Despite the narrator’s mutism, readers are still able to synthesize a sense of her unique reality by virtue of the strangeness in Kang’s writing. It marks a significant departure from any sort of processed, informational language that seeks to establish a record or advance a diagnosis, instead leaning into the wayward, digressive rhythms of consciousness that make it so difficult to capture. What results is not so much concrete, specific images as the energy of thought itself; some of its most profound moments have a certain hallucinatory quality to them, the way sense evaporates off words when trying to describe a dream. Eyelids tremble like “insects’ wings rubbing briskly together” (8); the narrator likens her mother’s death to “a birdlike thing” (180). The writing defies stability or rootedness; it is immaterial, flutters, wavers, takes flight.

This attention to transience prevails again in the book’s final sequence when the novel’s two main characters finally speak to each other for the first time, not by talk but by touch: tracings of words the woman leaves on the narrator’s palm with her fingertip. These tenuous connections exist only as long as the point of contact, as the letters she writes “brush over their skin simultaneously, then disappear. Soundless and invisible. No lips or eyes … not a trace remains” (210). The nonverbal exchange reminds us that language is rescued not by its service in description or preservation but by perhaps its most utilitarian, basic purpose: communication. For all its alienating, deceitful, or reductive properties, language is also what animates us by offering the potential for proximity, for sociality. Kang interrogates the utility of a written language such as the medical record that can only fulfill its purpose in the future instead of intensifying the present moment. A wordless gaze, a gentle touch—these are other paths toward togetherness that leave no written record and may feel fleeting or transient but are all the more valuable for being so.

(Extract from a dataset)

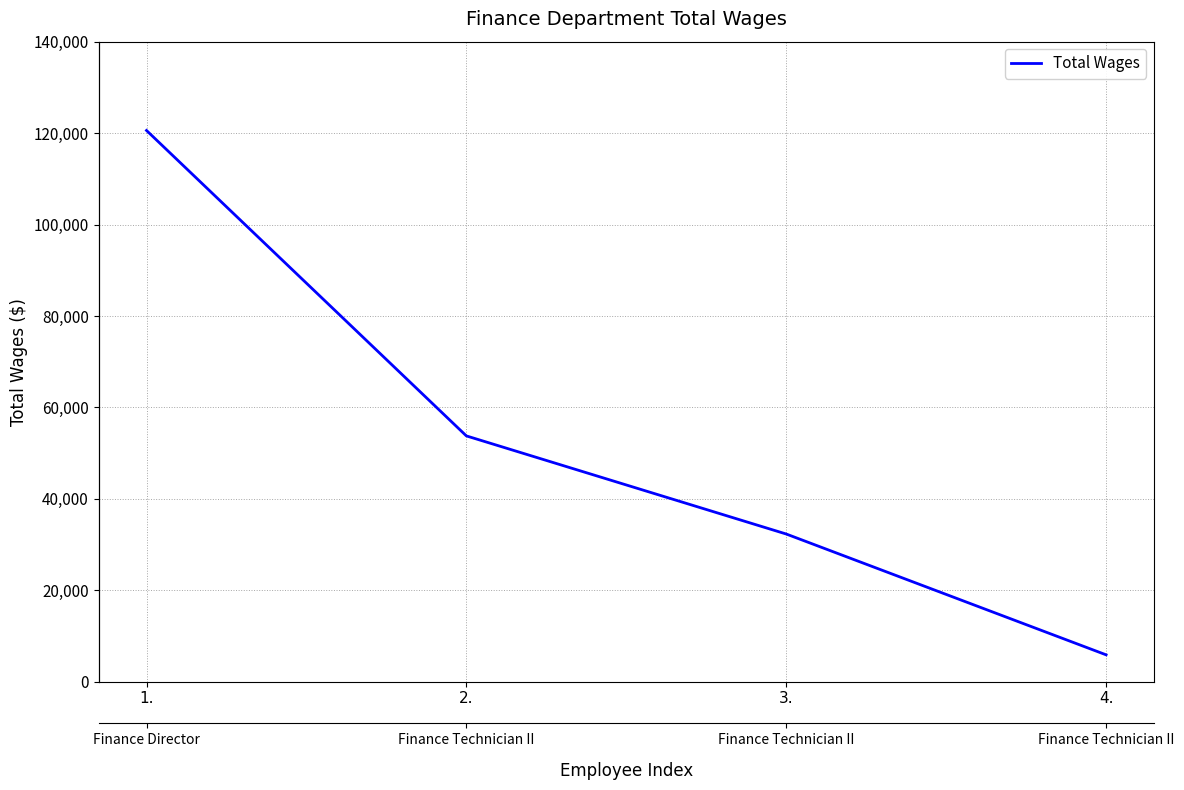

What is the label of the 3rd point from the left?

3.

Even if the narrator’s language is as ephemeral as light, Kang holds it to a prism of specific subjectivity, through which its qualities take on unmistakable colors: the language refuses to part with its particularity, and in so doing, we more fully share in the woman’s consciousness. It is this attitude of presence that allows readers to understand her in a way no generalized diagnosis or categorization could. Perhaps an inability to let go of the record is something today’s physicians, with a tipping saturation point of distractions and the constant temptation of automated services, must necessarily endure; however, it should never be our primary aim and means of conducting a patient encounter. The novel’s framing of communication is particularly salient in an age of increasing reliance on AI-driven language processing. Now more than ever, the medical humanities has the capacity to reinvigorate the use of language as a technology in and of itself—a technology of present consciousness. Greek Lessons reminds us that sometimes our job as physicians is not to be the best historian but to be truly present in the room, present with the patient—even if only for that moment.